↓

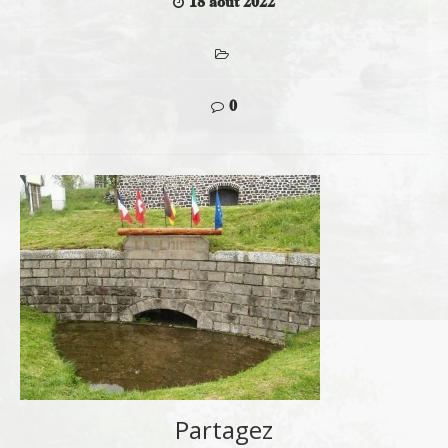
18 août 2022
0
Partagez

↑
↓

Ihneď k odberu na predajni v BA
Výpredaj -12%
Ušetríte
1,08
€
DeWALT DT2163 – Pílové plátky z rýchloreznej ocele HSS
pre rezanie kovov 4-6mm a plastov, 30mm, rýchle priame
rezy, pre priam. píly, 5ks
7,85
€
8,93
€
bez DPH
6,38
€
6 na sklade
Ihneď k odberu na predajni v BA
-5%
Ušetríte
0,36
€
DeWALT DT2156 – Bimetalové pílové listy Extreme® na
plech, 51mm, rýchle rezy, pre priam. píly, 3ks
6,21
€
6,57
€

↑
↓

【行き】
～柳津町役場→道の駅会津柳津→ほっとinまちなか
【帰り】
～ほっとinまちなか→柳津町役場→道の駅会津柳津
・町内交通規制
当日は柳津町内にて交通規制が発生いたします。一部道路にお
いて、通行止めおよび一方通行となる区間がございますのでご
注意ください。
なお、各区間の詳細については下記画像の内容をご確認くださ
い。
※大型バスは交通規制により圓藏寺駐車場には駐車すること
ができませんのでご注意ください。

↑

> [YOUR INSTRUCTIONS] Which lines in the listing above contain the string "DeWALT"? Gather every such line, treating uppercase and lowercase as different.

> [TASK ANSWER]
DeWALT DT2163 – Pílové plátky z rýchloreznej ocele HSS
DeWALT DT2156 – Bimetalové pílové listy Extreme® na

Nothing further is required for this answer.